• WORK REQUEST A:
From the mailing list message on tracepoint warnings, reproduce the part that opens with the words containing "Wed Mar 12 12:40:51" and closes with "read on!) :-)".
• WORK REQUEST B:
In the mailing list message on tracepoint warnings, the opening note calls this leg of the thread lower in signal/noise ratio for some readers. Based on that note, which readers is this true for, and what are the others invited to do?

EXTRACT TO READ Block Start

[lttng-dev] [for-next][PATCH 08/20] tracing: Warn if a tracepoint is not set via debugfs

Wed Mar 12 12:40:51 EDT 2014

(FYI, this is the leg of the thread that can be considered lower signal/noise
ratio if the underlying arguments are not interesting to you. If they are, please
read on!) :-)

----- Original Message -----
> From: "Steven Rostedt" <rostedt at goodmis.org>
> To: "Mathieu Desnoyers" <mathieu.desnoyers at efficios.com>
> Cc: "Frank Ch. Eigler" <fche at redhat.com>, linux-kernel at vger.kernel.org, "Ingo Molnar" <mingo at kernel.org>, "Frederic
> Weisbecker" <fweisbec at gmail.com>, "Andrew Morton" <akpm at linux-foundation.org>, "Johannes Berg"
> <johannes.berg at intel.com>, "Linus Torvalds" <torvalds at linux-foundation.org>, "Peter Zijlstra"
> <peterz at infradead.org>, "Thomas Gleixner" <tglx at linutronix.de>, "Greg Kroah-Hartman" <gregkh at linuxfoundation.org>,
> "lttng-dev" <lttng-dev at lists.lttng.org>, "Rusty Russell" <rusty at rustcorp.com.au>
> Sent: Wednesday, March 12, 2014 11:11:00 AM
> Subject: Re: [for-next][PATCH 08/20] tracing: Warn if a tracepoint is not set via debugfs
> 
> On Wed, 12 Mar 2014 14:24:54 +0000 (UTC)
> Mathieu Desnoyers <mathieu.desnoyers at efficios.com> wrote:
> 
> > ----- Original Message -----
> > > From: "Steven Rostedt" <rostedt at goodmis.org>
> > > To: "Mathieu Desnoyers" <mathieu.desnoyers at efficios.com>
> > > Cc: "Frank Ch. Eigler" <fche at redhat.com>, linux-kernel at vger.kernel.org,
> > > "Ingo Molnar" <mingo at kernel.org>, "Frederic
> > > Weisbecker" <fweisbec at gmail.com>, "Andrew Morton"
> > > <akpm at linux-foundation.org>, "Johannes Berg"

EXTRACT TO READ Block End
EXERCISE DATA Block Start

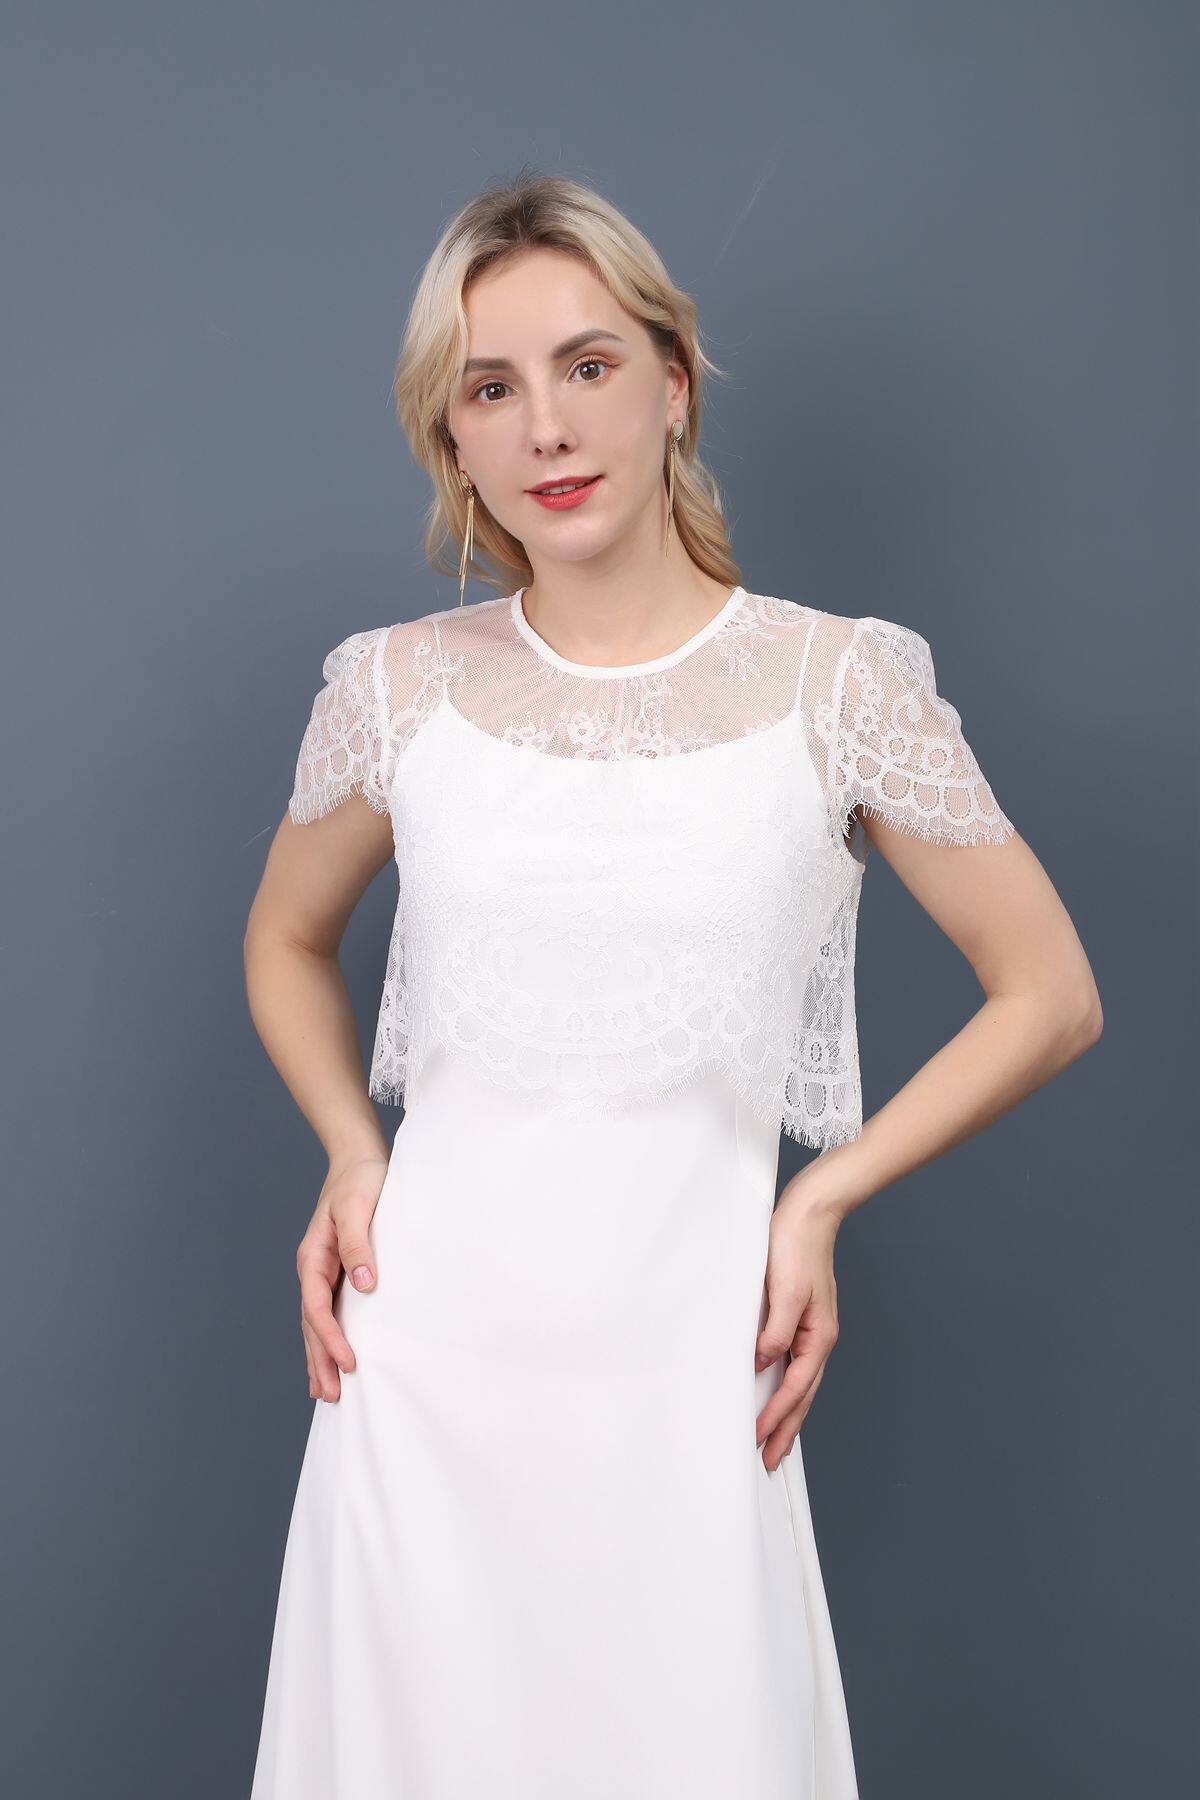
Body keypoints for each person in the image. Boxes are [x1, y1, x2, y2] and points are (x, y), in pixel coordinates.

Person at [243, 171, 1102, 1800]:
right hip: (418, 1384)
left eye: (589, 365)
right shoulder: (394, 689)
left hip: (686, 1378)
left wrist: (820, 1199)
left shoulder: (839, 685)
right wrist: (354, 1147)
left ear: (674, 383)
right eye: (491, 390)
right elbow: (282, 939)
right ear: (453, 440)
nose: (549, 428)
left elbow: (1050, 990)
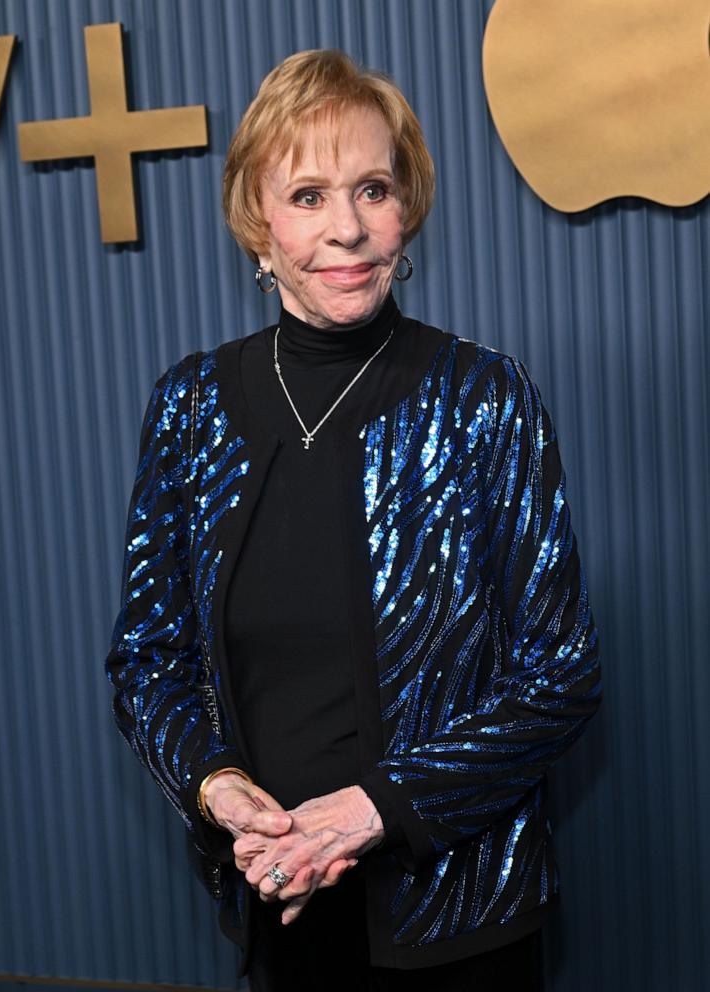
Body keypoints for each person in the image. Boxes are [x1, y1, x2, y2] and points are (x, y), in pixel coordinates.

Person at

EXERCISE DATA Block End

• TASK RESPONSE A:
Wed Mar 12 12:40:51 EDT 2014

(FYI, this is the leg of the thread that can be considered lower signal/noise
ratio if the underlying arguments are not interesting to you. If they are, please
read on!) :-)

• TASK RESPONSE B:
The lower signal/noise ratio applies to readers who do not find the underlying arguments interesting. Readers who do find them interesting are invited to read on.